Extending DataFrame Support
To add support for a new dataframe library in flyte-sdk, you must implement specialized encoders and decoders and register them with the DataFrameTransformerEngine. This allows the Flyte type engine to automatically handle your custom dataframe types in task inputs and outputs.
Implement a Custom Encoder
A DataFrameEncoder is responsible for taking a Python dataframe instance and persisting it to storage (like S3 or GCS) as a Flyte StructuredDataset.
In the following example from the Polars plugin, the encoder handles polars.DataFrame by writing it to a Parquet file:
import os
from pathlib import Path
import polars as pl
import flyte.storage as storage
from flyte.io._dataframe.dataframe import PARQUET, DataFrame
from flyte.io.extend import DataFrameEncoder
from flyteidl2.core import literals_pb2, types_pb2
class PolarsToParquetEncodingHandler(DataFrameEncoder):
def __init__(self):
# Register for pl.DataFrame, all protocols (None), and PARQUET format
super().__init__(pl.DataFrame, None, PARQUET)
async def encode(
self,
dataframe: DataFrame,
structured_dataset_type: types_pb2.StructuredDatasetType,
) -> literals_pb2.StructuredDataset:
# 1. Determine the destination URI
if not dataframe.uri:
from flyte._context import internal_ctx
ctx = internal_ctx()
uri = str(ctx.raw_data.get_random_remote_path())
else:
uri = typing.cast(str, dataframe.uri)
# 2. Prepare the local or remote path
if not storage.is_remote(uri):
Path(uri).mkdir(parents=True, exist_ok=True)
path = os.path.join(uri, f"{0:05}")
# 3. Persist the dataframe using the library's native methods
df = typing.cast(pl.DataFrame, dataframe.val)
df.write_parquet(path)
# 4. Return the StructuredDataset literal
structured_dataset_type.format = PARQUET
return literals_pb2.StructuredDataset(
uri=uri,
metadata=literals_pb2.StructuredDatasetMetadata(
structured_dataset_type=structured_dataset_type
)
)
Implement a Custom Decoder
A DataFrameDecoder performs the inverse operation: it reads data from a URI and returns a native Python dataframe instance.

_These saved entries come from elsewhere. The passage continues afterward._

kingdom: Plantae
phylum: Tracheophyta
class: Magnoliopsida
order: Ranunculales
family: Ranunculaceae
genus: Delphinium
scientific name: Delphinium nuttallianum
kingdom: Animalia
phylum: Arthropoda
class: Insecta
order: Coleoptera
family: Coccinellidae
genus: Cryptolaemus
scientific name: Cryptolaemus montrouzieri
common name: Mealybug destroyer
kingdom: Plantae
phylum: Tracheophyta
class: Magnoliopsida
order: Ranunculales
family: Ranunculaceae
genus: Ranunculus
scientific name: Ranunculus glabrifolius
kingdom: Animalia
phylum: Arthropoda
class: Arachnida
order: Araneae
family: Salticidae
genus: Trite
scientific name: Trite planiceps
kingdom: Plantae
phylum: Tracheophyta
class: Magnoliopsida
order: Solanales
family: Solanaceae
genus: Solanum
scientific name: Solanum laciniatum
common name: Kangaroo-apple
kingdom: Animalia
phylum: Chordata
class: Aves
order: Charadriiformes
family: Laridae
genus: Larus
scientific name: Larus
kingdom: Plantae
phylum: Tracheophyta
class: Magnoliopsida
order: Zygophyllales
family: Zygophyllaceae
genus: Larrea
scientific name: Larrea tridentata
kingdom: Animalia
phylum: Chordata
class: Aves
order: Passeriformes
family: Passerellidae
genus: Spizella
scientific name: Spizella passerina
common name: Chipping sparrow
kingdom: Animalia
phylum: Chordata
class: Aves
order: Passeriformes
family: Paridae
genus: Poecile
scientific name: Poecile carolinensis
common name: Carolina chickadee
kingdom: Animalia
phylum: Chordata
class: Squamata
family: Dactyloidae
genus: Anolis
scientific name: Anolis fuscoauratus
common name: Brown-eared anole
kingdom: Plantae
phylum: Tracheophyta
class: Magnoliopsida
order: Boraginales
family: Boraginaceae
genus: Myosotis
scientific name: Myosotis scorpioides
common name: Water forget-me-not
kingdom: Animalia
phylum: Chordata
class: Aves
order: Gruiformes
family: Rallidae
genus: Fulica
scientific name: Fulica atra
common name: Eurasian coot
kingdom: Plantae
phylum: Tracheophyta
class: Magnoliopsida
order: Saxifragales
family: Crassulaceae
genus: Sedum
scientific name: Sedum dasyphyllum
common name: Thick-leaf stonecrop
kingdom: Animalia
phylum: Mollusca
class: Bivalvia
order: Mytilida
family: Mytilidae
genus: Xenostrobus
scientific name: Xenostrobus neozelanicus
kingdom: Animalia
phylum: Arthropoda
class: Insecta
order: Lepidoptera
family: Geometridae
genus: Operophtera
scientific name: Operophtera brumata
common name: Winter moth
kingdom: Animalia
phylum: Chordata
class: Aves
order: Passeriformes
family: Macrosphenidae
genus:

from flyte.io.extend import DataFrameDecoder
class ParquetToPolarsDecodingHandler(DataFrameDecoder):
def __init__(self):
super().__init__(pl.DataFrame, None, PARQUET)
async def decode(
self,
flyte_value: literals_pb2.StructuredDataset,
current_task_metadata: literals_pb2.StructuredDatasetMetadata,
) -> pl.DataFrame:
uri = flyte_value.uri
# Handle column subsetting if requested in the task signature
columns = None
if current_task_metadata.structured_dataset_type and current_task_metadata.structured_dataset_type.columns:
columns = [c.name for c in current_task_metadata.structured_dataset_type.columns]
parquet_path = os.path.join(uri, f"{0:05}")
# Return the native dataframe type
return pl.read_parquet(parquet_path, columns=columns)
Register Handlers with the Engine
Once implemented, you must register your handlers with the DataFrameTransformerEngine. This is typically done at module import time or within a plugin initialization function.
from flyte.io.extend import DataFrameTransformerEngine
# Register the encoder and decoder
DataFrameTransformerEngine.register(
PolarsToParquetEncodingHandler(),
default_format_for_type=True
)
DataFrameTransformerEngine.register(
ParquetToPolarsDecodingHandler(),
default_format_for_type=True
)
The register method accepts several configuration flags:
default_for_type: IfTrue, this handler becomes the default for the Python type across all protocols and formats.default_format_for_type: IfTrue, this handler's format (e.g., "parquet") becomes the default for the Python type.override: IfTrue, this registration will replace any existing handler for the same type/protocol/format combination.
Protocol and Format Matching
The DataFrameTransformerEngine uses a hierarchical lookup to find the correct handler:
- Exact Match: It first looks for a handler matching the exact
(Type, Protocol, Format). - Protocol Fallback: If no exact match exists, it looks for a handler registered with the
fsspecprotocol for that format. - Generic Format Fallback: If still not found, it looks for handlers with an empty string (
"") as the format, which signifies a generic handler.
Troubleshooting URI Generation
When implementing encode, if the incoming dataframe.uri is None, you must generate a unique path. flyte-sdk provides a helper via the internal context:
from flyte._context import internal_ctx
ctx = internal_ctx()
# Generates a path like s3://my-bucket/flyte/metadata/raw/...
uri = str(ctx.raw_data.get_random_remote_path())
Failure to provide a unique URI can result in data being overwritten if multiple tasks or multiple outputs from the same task use the same default location.